Proprio il brasiliano è stato uno dei migliori in campo della prima frazione, tanto che non vederlo più in campo a inizio ripresa aveva sbalordito l’assemblea sugli spalti. Poi, dopo neanche 30 secondi, un certo Antonio Candreva – entrato al posto dell’ex Santos – ha messo la palla in rete al primo colpo. Quando si dice spaccare la partita. Dal gol sblocca-risultato in poi, per la Lazio l’incontro ha preso la piega di una discesa attrezzata di ogni comfort. E Pioli ci ha chiarito il tipo di calcio che vuole far vedere a Roma. Un calcio che rigetta i lancioni lunghi e i cross sistematici e disperati, per sposare il gioco palla a terra, gli uno-due veloci mentre i centrocampisti s’inseriscono. Una filosofia che riporta alla mente l’ormai lontana Lazio di Delio Rossi, ancor più di quella di Petkovic (che prediligeva le ripartenze).
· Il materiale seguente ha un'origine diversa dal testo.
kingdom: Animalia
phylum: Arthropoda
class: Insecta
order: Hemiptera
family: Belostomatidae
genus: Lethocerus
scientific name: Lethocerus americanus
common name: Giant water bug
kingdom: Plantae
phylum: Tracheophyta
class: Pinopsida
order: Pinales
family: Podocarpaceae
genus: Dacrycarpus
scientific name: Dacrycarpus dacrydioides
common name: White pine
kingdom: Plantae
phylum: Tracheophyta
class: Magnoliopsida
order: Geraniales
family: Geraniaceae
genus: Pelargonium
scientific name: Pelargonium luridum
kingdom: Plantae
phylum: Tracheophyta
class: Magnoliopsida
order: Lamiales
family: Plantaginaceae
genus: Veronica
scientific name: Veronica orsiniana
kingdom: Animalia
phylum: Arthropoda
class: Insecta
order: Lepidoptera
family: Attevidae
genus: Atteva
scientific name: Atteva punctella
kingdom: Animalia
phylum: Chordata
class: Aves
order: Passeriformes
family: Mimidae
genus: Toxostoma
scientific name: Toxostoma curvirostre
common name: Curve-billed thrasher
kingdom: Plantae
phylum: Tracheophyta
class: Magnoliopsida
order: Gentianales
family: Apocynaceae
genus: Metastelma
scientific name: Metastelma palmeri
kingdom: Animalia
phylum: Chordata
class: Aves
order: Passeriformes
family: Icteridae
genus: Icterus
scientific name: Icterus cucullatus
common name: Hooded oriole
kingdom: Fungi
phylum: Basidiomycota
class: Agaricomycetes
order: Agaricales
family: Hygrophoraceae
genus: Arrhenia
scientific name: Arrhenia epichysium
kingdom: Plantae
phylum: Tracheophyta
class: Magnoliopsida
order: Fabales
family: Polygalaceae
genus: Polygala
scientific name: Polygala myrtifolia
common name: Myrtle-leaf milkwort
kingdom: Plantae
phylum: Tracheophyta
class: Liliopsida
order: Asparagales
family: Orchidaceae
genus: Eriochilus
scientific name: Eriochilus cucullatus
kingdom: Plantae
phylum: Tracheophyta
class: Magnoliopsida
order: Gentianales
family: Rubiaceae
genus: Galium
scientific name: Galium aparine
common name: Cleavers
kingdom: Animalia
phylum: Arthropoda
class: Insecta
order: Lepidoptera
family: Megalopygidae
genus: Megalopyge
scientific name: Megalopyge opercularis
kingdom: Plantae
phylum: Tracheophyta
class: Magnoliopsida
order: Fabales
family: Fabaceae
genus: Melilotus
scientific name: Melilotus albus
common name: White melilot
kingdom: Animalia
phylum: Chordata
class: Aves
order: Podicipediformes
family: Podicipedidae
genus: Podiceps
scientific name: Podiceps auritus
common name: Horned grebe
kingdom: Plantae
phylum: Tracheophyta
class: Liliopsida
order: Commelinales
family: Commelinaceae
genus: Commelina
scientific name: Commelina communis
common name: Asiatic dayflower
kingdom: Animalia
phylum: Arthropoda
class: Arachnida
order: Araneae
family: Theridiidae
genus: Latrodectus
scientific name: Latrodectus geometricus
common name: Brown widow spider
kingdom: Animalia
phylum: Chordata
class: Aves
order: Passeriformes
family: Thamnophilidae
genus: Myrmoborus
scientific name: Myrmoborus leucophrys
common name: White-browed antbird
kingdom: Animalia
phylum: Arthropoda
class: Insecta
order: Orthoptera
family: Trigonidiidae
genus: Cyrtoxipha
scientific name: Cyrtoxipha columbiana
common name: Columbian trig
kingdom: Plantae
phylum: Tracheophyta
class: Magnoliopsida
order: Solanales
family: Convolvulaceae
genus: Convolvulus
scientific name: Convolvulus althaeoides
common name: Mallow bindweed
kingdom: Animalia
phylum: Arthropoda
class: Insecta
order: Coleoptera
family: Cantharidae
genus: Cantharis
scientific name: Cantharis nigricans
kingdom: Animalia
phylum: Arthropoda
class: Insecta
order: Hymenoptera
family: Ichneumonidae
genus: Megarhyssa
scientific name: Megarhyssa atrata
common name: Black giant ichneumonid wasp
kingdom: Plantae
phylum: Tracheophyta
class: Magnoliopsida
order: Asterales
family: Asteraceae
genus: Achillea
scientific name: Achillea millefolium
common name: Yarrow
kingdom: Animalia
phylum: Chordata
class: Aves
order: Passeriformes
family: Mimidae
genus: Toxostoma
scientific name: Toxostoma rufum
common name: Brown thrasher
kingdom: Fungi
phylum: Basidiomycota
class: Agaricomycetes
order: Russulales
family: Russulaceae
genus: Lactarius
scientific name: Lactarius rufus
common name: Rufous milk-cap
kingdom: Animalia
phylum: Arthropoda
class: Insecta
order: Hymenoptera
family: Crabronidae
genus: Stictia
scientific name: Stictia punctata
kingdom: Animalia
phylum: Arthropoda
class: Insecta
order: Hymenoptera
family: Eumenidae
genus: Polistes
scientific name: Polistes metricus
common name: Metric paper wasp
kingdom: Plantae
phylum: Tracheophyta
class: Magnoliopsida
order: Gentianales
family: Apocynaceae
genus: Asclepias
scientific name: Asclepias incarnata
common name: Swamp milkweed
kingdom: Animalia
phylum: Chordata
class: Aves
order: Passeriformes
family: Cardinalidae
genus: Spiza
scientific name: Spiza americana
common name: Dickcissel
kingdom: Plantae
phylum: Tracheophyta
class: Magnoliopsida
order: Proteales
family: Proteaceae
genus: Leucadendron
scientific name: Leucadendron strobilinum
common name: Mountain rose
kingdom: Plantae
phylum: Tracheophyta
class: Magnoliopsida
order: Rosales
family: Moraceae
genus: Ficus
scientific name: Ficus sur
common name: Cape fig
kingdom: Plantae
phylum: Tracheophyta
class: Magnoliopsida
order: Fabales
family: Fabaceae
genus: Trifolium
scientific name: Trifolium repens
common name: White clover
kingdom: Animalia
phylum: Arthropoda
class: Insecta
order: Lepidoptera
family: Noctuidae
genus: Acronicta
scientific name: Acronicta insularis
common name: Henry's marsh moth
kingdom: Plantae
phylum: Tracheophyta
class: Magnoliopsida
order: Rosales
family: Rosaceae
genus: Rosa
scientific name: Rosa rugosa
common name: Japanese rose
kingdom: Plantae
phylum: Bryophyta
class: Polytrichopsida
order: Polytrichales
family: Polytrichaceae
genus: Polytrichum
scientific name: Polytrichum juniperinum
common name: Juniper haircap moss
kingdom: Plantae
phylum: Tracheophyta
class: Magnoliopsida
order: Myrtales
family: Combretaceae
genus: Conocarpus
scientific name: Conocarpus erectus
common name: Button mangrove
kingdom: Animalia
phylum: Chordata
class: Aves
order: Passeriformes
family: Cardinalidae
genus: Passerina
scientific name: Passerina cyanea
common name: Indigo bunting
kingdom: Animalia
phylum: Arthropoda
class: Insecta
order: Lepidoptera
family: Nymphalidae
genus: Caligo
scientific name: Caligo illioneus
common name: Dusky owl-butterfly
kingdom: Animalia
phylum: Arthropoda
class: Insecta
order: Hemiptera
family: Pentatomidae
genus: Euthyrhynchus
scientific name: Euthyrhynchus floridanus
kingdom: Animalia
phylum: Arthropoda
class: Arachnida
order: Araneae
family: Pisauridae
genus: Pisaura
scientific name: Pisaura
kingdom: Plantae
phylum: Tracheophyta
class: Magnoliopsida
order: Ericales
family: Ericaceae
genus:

Pioli chiede di dominare il gioco, di non aspettare che sia l’avversario a compiere il primo passo.

Contro il Bassano, per carità, altro copione non era previsto e non sarebbe stato accettabile. Ma le buone intenzioni della nuova Lazio valgono, in prospettiva, in senso assoluto. Il mister emiliano vuole che gli esterni offensivi si accentrino e creino densità in area, che i centrocampisti partecipino alla manovra in maniera dinamica, senza schiacciarsi staticamente sulla linea degli attaccanti. Principi basilari, anche semplici. Ma dai tempi dei tempi che il calcio si nutre di regole chiare, spoglie di ogni incastro cervellotico. Ciò non toglie che di accorgimenti se ne possono attuare a volontà. A cominciare dal fatto che Parolo ha giocato meglio quando è stato lui a recitare il ruolo di incursore centrale, con Lulic che prendeva ad allargarsi: l’ex Parma ha qualità tecniche e di passaggio più spiccate rispetto al bosniaco, è giusto che sia lui a giostare da raccordo centrale tra mediana e attacco. Buona anche la prova di Djordjevic in fase di apertura degli spazi e di appoggio ai compagni: il serbo ha la capacità di portare via con séanche due marcatori contemporaneamente. L’ex Nantes però è l’unico a non aver partecipato alla festa del gol degli esordienti: da lui ci aspetta anche la zampata giusta, magari aiutato in questo dai cross di Basta. Che potrebbero diventare la chiave alternativa a un’idea di gioco – tutta palla a terra – che promette bene.